What you should do:
After locating the line that holds "Horizontal angle of view: 54.7°.", copy that line and all that follow it word for word through the end of the data, with no pictures.

Indoor and outdoor scene photos:
══════

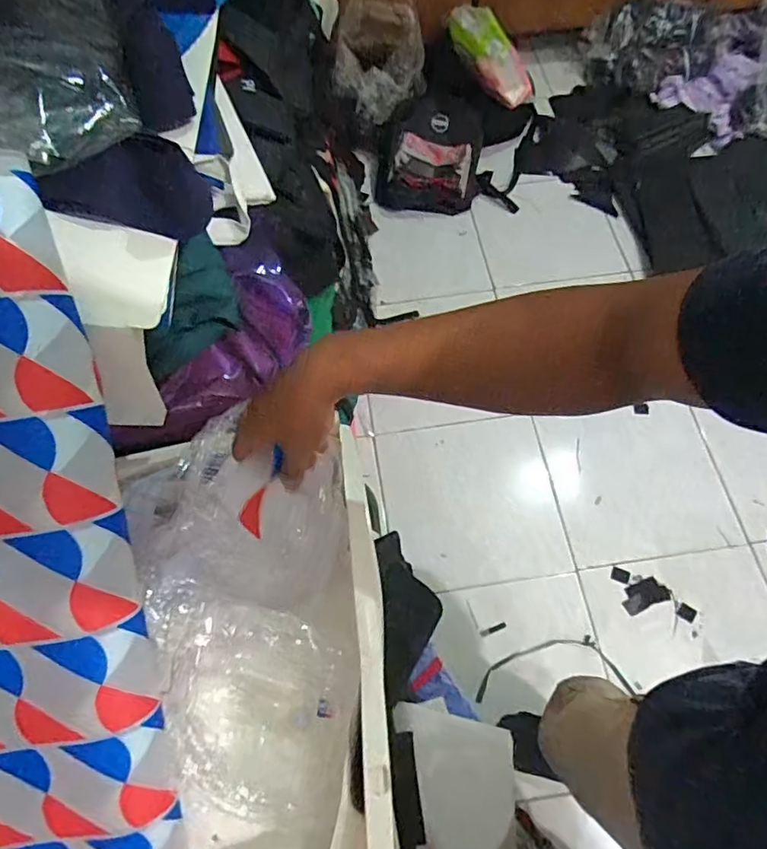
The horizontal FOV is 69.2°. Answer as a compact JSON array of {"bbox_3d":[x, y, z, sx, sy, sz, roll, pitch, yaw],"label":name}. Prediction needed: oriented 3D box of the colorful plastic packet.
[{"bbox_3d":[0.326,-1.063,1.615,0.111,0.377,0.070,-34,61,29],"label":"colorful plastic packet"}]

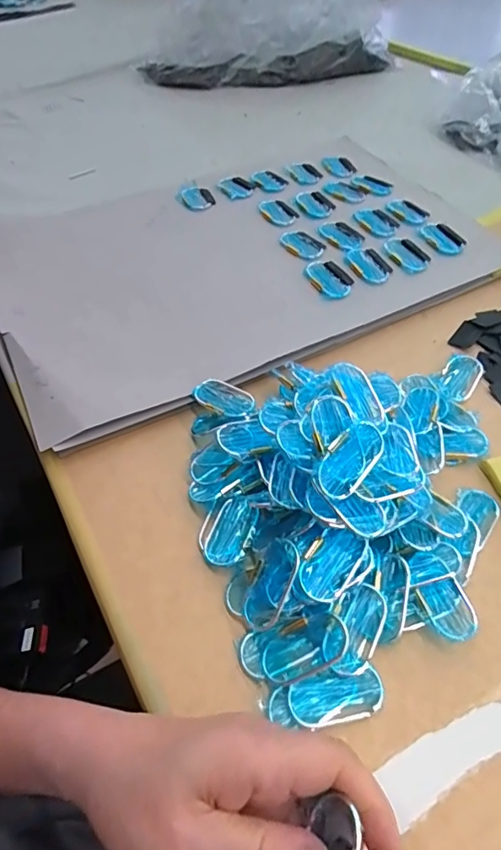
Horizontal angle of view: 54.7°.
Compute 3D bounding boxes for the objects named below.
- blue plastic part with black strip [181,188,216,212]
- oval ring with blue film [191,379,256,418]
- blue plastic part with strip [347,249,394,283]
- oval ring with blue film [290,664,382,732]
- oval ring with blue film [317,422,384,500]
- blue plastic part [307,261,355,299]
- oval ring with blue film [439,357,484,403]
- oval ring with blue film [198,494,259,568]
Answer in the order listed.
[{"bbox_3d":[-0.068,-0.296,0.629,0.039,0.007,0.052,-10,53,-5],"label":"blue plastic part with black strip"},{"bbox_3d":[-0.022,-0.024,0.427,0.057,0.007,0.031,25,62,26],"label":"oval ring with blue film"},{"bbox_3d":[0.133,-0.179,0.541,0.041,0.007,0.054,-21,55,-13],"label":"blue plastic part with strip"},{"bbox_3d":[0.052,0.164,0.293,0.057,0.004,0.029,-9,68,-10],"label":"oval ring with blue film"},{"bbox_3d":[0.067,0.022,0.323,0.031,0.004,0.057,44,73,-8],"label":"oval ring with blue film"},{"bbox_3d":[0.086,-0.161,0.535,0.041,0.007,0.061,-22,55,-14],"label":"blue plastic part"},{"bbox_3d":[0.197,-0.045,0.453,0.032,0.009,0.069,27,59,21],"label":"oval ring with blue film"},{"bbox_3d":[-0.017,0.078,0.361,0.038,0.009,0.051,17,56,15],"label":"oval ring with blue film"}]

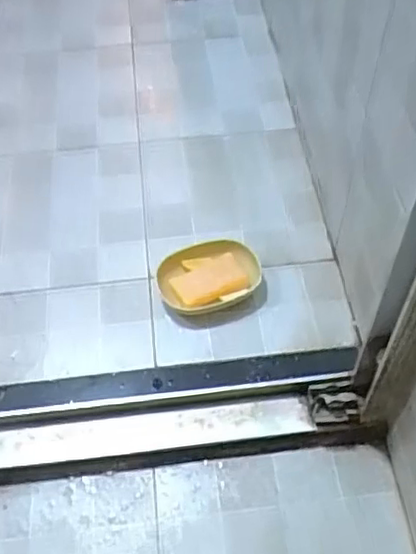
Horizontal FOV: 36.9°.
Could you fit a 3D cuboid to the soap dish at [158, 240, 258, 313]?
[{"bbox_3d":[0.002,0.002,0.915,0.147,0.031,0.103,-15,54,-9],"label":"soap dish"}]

══════

Exercise result:
Horizontal angle of view: 54.7°.
Compute 3D bounding boxes for the objects named below.
- blue plastic part with black strip [181,188,216,212]
- oval ring with blue film [191,379,256,418]
- blue plastic part with strip [347,249,394,283]
- oval ring with blue film [290,664,382,732]
- oval ring with blue film [317,422,384,500]
- blue plastic part [307,261,355,299]
- oval ring with blue film [439,357,484,403]
- oval ring with blue film [198,494,259,568]
Answer in the order listed.
[{"bbox_3d":[-0.068,-0.296,0.629,0.039,0.007,0.052,-10,53,-5],"label":"blue plastic part with black strip"},{"bbox_3d":[-0.022,-0.024,0.427,0.057,0.007,0.031,25,62,26],"label":"oval ring with blue film"},{"bbox_3d":[0.133,-0.179,0.541,0.041,0.007,0.054,-21,55,-13],"label":"blue plastic part with strip"},{"bbox_3d":[0.052,0.164,0.293,0.057,0.004,0.029,-9,68,-10],"label":"oval ring with blue film"},{"bbox_3d":[0.067,0.022,0.323,0.031,0.004,0.057,44,73,-8],"label":"oval ring with blue film"},{"bbox_3d":[0.086,-0.161,0.535,0.041,0.007,0.061,-22,55,-14],"label":"blue plastic part"},{"bbox_3d":[0.197,-0.045,0.453,0.032,0.009,0.069,27,59,21],"label":"oval ring with blue film"},{"bbox_3d":[-0.017,0.078,0.361,0.038,0.009,0.051,17,56,15],"label":"oval ring with blue film"}]

Horizontal FOV: 36.9°.
Could you fit a 3D cuboid to the soap dish at [158, 240, 258, 313]?
[{"bbox_3d":[0.002,0.002,0.915,0.147,0.031,0.103,-15,54,-9],"label":"soap dish"}]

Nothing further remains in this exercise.